Investors see deflation as bigger threat than inflation
Despite trillions of dollars in monetary stimulus unleashed by major central banks in recent years, investors see deflation as a bigger threat than inflation over the next 12-24 months, according to a new survey.
Over 60 percent of the 912 global investors polled in Barclays' Global Macro Survey view downward price pressures as a greater risk than inflation.
Deflation fears are reflected in investors' outlook for gold, which is typically used as a hedge against inflation.
(Read more: Gold below $1200 needed for 'new equilibrium')
Around 25 percent of investors expect gold to fall below $1,200 an ounce by the end of the first quarter of 2014, while another 25 percent or so expect it will trade between $1,200 and $1,250, the survey showed. The yellow metal is currently trading at $1,239.

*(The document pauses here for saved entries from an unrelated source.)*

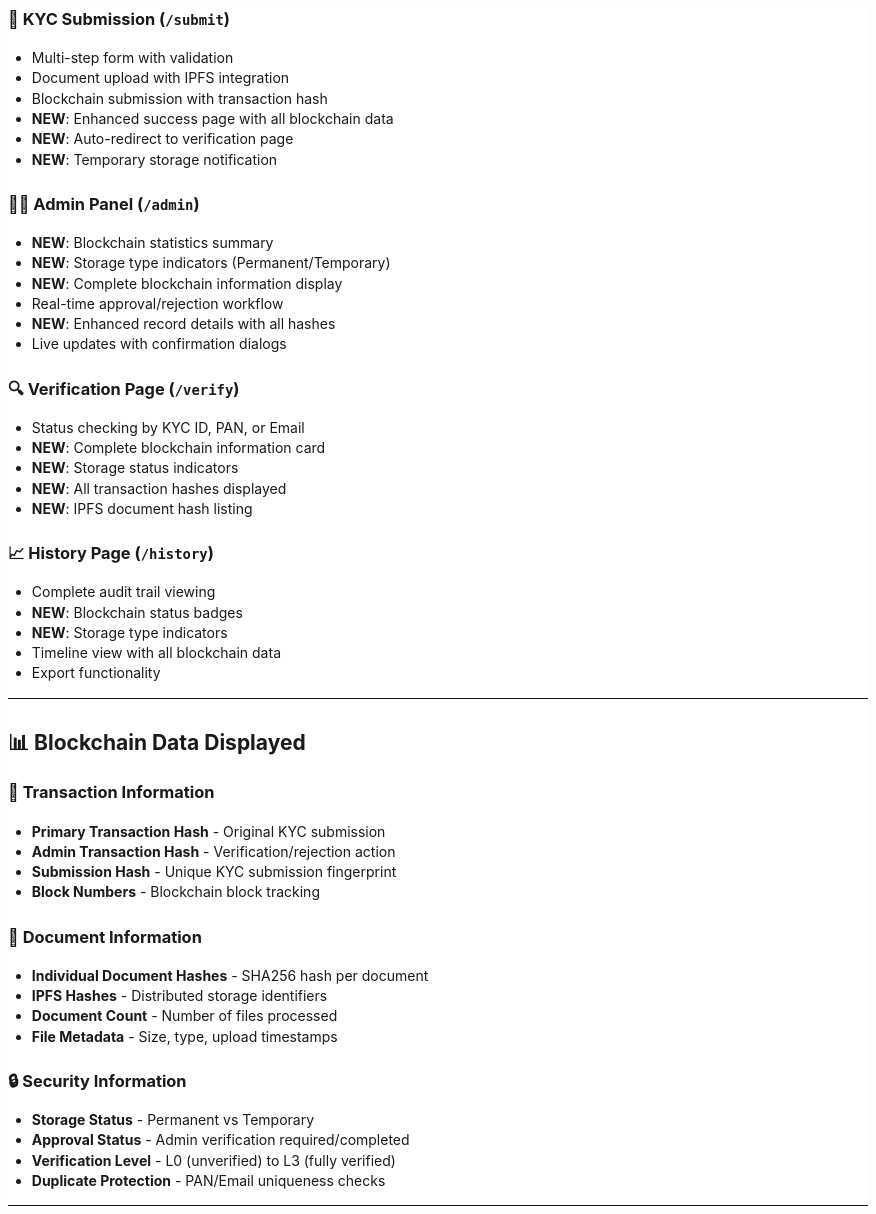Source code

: ### 📝 **KYC Submission** (`/submit`)
- Multi-step form with validation
- Document upload with IPFS integration
- Blockchain submission with transaction hash
- **NEW**: Enhanced success page with all blockchain data
- **NEW**: Auto-redirect to verification page
- **NEW**: Temporary storage notification

### 👨‍💼 **Admin Panel** (`/admin`)
- **NEW**: Blockchain statistics summary
- **NEW**: Storage type indicators (Permanent/Temporary)
- **NEW**: Complete blockchain information display
- Real-time approval/rejection workflow
- **NEW**: Enhanced record details with all hashes
- Live updates with confirmation dialogs

### 🔍 **Verification Page** (`/verify`)
- Status checking by KYC ID, PAN, or Email
- **NEW**: Complete blockchain information card
- **NEW**: Storage status indicators
- **NEW**: All transaction hashes displayed
- **NEW**: IPFS document hash listing

### 📈 **History Page** (`/history`)
- Complete audit trail viewing
- **NEW**: Blockchain status badges
- **NEW**: Storage type indicators
- Timeline view with all blockchain data
- Export functionality

---

## 📊 **Blockchain Data Displayed**

### 🔗 **Transaction Information**
- **Primary Transaction Hash** - Original KYC submission
- **Admin Transaction Hash** - Verification/rejection action
- **Submission Hash** - Unique KYC submission fingerprint
- **Block Numbers** - Blockchain block tracking

### 📁 **Document Information**
- **Individual Document Hashes** - SHA256 hash per document
- **IPFS Hashes** - Distributed storage identifiers
- **Document Count** - Number of files processed
- **File Metadata** - Size, type, upload timestamps

### 🔒 **Security Information**
- **Storage Status** - Permanent vs Temporary
- **Approval Status** - Admin verification required/completed
- **Verification Level** - L0 (unverified) to L3 (fully verified)
- **Duplicate Protection** - PAN/Email uniqueness checks

---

Mounting deflationary pressures in the euro zone, for example, have become a serious concern, prompting the European Central Bank (ECB) cut its benchmark rate to a record low of 0.25 percent in early November.
Euro zone inflation fell to 0.7 percent on year in October – its lowest since November 2009 – triggering worries that the region is at risk of a Japan-style deflationary rut.
"Low/falling inflation suggests that right now deflation is maybe more of a risk than rising inflation in developed countries. Falling inflation reflects significant spare capacity globally and soft commodity prices," said Shane Oliver, head of investment strategy and chief economist at AMP Capital.
"In the current environment, a slide into deflation would likely be bad. Falling wages and prices would make it harder to service debts. And when prices fall people put off decisions to spend and invest, which could potentially threaten a relapse into recession," he said.
(Read more: Is the euro zone atrisk of Japan style deflation?)
The biggest preoccupation for investors, however, remains the prospect of the Federal Reserve tapering its asset purchases, according to the survey. The majority expect the central bank will first adjust the pace of its monthly bond purchases in March 2014.
While tapering expectations have triggered a rise in U.S. government bond yields this year, the majority of investors do not expect a large reaction from the Treasury market once it starts.
Around 45 percent expect 10-year U.S. Treasury yields will remain in the 2.5-3.0 percent range by the end of the first quarter, while 40 percent see yields between 3.0-3.5 percent. 10-year treasury yields currently stand at 2.73 percent.
Top asset class
Nearly 60 percent of investors believe stocks will provide the best returns over the next three months, with European equities expected to outperform.
The majority, or 28 percent, of survey respondents also said they believed the most prominent cross asset rotation over the next 12 months would be from safe-haven bonds to equities.
Meanwhile, 25 percent expect a rotation from U.S. stocks to other equity markets, such as Europe, Japan or emerging markets, will take place.
The bullish sentiment towards equities contrasts with significantly reduced enthusiasm for commodities and safe-haven bonds.